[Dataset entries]
──────

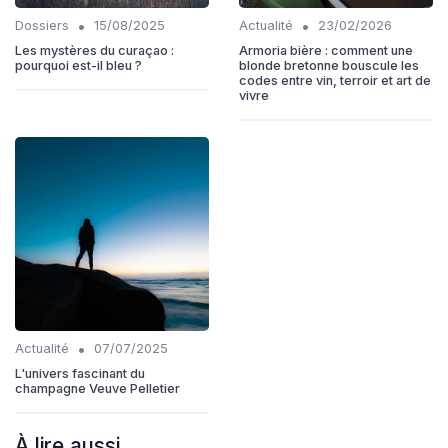
•
•
Dossiers
15/08/2025
Actualité
23/02/2026
Les mystères du curaçao :
Armoria bière : comment une
pourquoi est-il bleu ?
blonde bretonne bouscule les
codes entre vin, terroir et art de
vivre
•
Actualité
07/07/2025
L'univers fascinant du
champagne Veuve Pelletier
À lire aussi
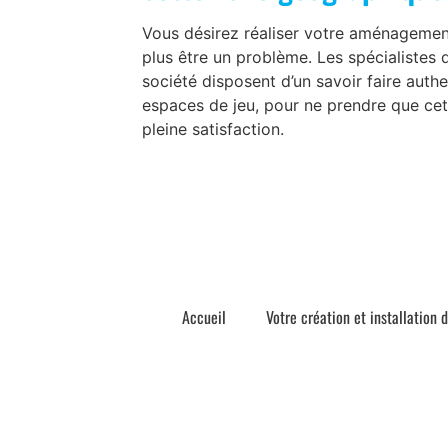
Vous désirez réaliser votre aménagement 
plus être un problème. Les spécialistes 
société disposent d’un savoir faire auth
espaces de jeu, pour ne prendre que cet
pleine satisfaction.
Accueil
Votre création et installation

──────

## Task description
Without the pictures, write out every entry precisely as it appears.

## Completed task
•
•
Dossiers
15/08/2025
Actualité
23/02/2026
Les mystères du curaçao :
Armoria bière : comment une
pourquoi est-il bleu ?
blonde bretonne bouscule les
codes entre vin, terroir et art de
vivre
•
Actualité
07/07/2025
L'univers fascinant du
champagne Veuve Pelletier
À lire aussi
Vous désirez réaliser votre aménagement 
plus être un problème. Les spécialistes 
société disposent d’un savoir faire auth
espaces de jeu, pour ne prendre que cet
pleine satisfaction.
Accueil
Votre création et installation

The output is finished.